Direct extract from the above source using an Acadian expedition as an example:

“Leblanc made a notable contribution to the expedition led by François Du Pont* Duvivier against Annapolis Royal, Nova Scotia, in the late summer of 1744. For Leblanc this expedition was primarily a commercial venture: in a petition, drafted some years later, he claimed that it had cost him 4,500 livres though the extant accounts total only 1,200 livres. Leblanc’s figures may well have been inflated to include expenses incurred in carrying Duvivier’s dispatches to Louisbourg, Île Royale (Cape Breton Island), during the siege of Annapolis Royal in September.”

In the above paragraph note the use of Leblanc, but not LeBlanc.  Du Pont, but not DuPont.  Duvivier but not DuVivier.


Other examples: Le Blanc, Le Neuf, La Bourbonnière, if the signature shows the second word as capitalized, otherwise Leblanc, Leneuf, Labourbonnière.  With names using an estate, such as titled nobility, the preposition (de, sur, des, etc.) is not capitalized, therefore: de Guise, du Bellay. de Calmont, de La Tour, de Gaulle, des Ormeaux, unless preceded immediately by a French preposition. Example: Pierre Le Moyne d’Iberville, Henri de Guise, but  les mémoires de De Gaulle, des poèmes de Du Bellay ²  The preposition is also capitalized for surnames of foreign origin, such as in Leonardo Di Caprio, but not necessarily, if the name follows the above nobility\estate rule, such as Olivier van Halewijn. One can find numerous examples of individuals spelling their surname as Van Halewijn, in which case an estate name or place name has grown into a surname, and fallen subject to the other rules.
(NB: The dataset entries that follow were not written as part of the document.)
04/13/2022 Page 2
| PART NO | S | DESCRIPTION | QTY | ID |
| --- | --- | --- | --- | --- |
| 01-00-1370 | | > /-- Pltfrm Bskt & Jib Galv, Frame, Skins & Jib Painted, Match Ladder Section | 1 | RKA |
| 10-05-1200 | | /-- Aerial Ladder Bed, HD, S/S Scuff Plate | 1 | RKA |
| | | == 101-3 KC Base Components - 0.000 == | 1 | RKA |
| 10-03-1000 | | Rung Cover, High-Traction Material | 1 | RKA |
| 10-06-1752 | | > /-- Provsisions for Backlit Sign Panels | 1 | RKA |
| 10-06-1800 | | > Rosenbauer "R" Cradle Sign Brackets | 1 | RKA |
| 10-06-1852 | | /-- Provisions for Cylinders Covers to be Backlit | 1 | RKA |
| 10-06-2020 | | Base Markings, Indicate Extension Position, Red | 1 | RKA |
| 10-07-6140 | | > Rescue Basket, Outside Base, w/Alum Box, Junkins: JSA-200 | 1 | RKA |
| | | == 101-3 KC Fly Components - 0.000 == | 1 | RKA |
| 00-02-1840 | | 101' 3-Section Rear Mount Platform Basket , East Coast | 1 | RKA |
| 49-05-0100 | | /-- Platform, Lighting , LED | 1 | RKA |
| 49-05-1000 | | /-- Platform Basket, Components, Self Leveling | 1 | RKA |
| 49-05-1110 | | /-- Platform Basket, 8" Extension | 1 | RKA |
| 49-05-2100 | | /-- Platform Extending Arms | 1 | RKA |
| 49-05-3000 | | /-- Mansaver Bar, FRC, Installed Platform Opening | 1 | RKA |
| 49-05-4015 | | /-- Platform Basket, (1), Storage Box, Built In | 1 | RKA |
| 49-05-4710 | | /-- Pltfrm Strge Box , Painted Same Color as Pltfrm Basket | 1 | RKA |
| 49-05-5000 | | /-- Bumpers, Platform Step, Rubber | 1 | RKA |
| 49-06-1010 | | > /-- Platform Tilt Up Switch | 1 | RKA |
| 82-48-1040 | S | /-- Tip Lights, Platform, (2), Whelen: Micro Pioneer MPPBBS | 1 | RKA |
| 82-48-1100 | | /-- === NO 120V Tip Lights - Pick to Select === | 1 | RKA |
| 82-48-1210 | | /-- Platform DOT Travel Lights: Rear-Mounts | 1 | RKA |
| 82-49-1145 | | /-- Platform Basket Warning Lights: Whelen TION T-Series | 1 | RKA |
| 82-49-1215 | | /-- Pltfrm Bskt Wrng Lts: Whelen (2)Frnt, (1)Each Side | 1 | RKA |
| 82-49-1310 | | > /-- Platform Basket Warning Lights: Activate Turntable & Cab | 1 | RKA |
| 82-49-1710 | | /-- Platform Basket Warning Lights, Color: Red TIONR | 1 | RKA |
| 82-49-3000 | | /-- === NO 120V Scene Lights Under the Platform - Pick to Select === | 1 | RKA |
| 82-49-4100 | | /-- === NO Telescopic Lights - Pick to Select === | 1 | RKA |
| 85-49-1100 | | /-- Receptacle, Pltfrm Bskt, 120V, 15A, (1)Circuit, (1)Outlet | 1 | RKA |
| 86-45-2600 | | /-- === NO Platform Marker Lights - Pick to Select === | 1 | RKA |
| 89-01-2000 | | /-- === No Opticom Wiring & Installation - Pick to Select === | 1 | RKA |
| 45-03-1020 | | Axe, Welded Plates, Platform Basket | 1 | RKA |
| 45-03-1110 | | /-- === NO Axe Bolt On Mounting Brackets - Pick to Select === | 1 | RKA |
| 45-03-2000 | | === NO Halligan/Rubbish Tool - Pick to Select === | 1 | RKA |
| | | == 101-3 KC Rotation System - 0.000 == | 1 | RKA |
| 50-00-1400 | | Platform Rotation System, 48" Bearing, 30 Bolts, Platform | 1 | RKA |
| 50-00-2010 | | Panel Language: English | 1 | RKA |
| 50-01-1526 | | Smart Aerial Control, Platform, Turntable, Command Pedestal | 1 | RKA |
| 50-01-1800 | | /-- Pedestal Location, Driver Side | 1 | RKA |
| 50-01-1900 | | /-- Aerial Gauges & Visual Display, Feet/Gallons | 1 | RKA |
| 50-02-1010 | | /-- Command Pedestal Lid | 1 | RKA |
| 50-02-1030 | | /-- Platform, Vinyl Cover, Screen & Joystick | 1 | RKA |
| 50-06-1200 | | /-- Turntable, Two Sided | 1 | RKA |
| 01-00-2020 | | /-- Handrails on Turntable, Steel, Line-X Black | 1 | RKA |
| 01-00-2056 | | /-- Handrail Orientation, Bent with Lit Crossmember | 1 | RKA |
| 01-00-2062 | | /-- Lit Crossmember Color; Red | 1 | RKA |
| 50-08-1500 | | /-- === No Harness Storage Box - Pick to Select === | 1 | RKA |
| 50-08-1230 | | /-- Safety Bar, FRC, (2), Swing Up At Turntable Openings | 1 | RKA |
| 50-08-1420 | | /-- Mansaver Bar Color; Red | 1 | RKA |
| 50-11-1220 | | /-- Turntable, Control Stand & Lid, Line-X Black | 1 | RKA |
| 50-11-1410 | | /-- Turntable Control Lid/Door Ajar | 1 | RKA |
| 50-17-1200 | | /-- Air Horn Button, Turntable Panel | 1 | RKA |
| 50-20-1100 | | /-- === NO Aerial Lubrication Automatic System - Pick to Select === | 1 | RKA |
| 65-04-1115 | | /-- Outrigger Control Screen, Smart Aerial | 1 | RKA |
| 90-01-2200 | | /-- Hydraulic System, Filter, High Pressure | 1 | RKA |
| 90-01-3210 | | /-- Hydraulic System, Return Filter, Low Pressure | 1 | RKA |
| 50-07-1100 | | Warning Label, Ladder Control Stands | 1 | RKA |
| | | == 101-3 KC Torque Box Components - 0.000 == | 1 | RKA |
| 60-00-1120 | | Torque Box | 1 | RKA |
These rules derive from French grammar, style and standardization, and not common usage. The Acadian French, for example, were forcibly integrated into an Anglophone milieu, so Leblanc would – by rule – seem to be the standardized spelling of that surname.  However, common etiquette dictates that a family may spell their name HOWEVER they want. Most Acadians Le Blanc families traditionally spell and sign their name as one word with two capitals: “LeBlanc,” and some would argue strongly that it is the “correct” spelling for Acadians of that name, while “Leblanc” differentiates the Québécois. That opinion, however, does not derive from the above-stated French style, grammar and standardization, but rather Acadian practice and family tradition. One finds many other examples of such deviation from the rule, including such notables as Daphne DuMaurier and Cecil B. DeMille. One might also note that neither seventeenth- or eighteenth-century Acadian or French Canadian colonists were students of linguistic style, and they or their notaries signed their names however they wished, sometimes variably from one occasion to another. 


At the Center of Acadian Studies’ University of Moncton site, Acadian genealogist Stephen White consistently spells the name as LeBlanc throughout his mini-biography of this Acadian family, although in his 1992 work Patronymes acadiens/Acadian Family published by Les Editions d'Acadie, he used the more stylistically standard form Le Blanc


So, what is correct? a) Le Blanc, b) Leblanc,  c) LeBlanc, d) all of the above.

Answer: d) all of the above.


The Université de Montréal’s Department of French Studies and Linguistics advises that however an ancestor signed his or her own name takes preference; therefore in both of the above instances the non-standard form is actually more appropriate. The two-word Le Blanc spelling tends to be a more traditional and grammatical French spelling, but a general rule is not always conclusive, rather just more of a useful too in searching names indices and databases where the names have been standardized.

Michael Marcotte


¹ - The Dictionary of Canadian Biography Online is a Internet version of the  Dictionary of Canadian Biography/Dictionnaire biographique du Canada (DCB/DBC), a major research and publishing project launched by the University of Toronto and the Université Laval in 1959.


Other sources:

Typographie française en ligne, Synapse Développement, éditeur du correcteur orthographique et grammatical Cordial.

² Office québécois de la langue française.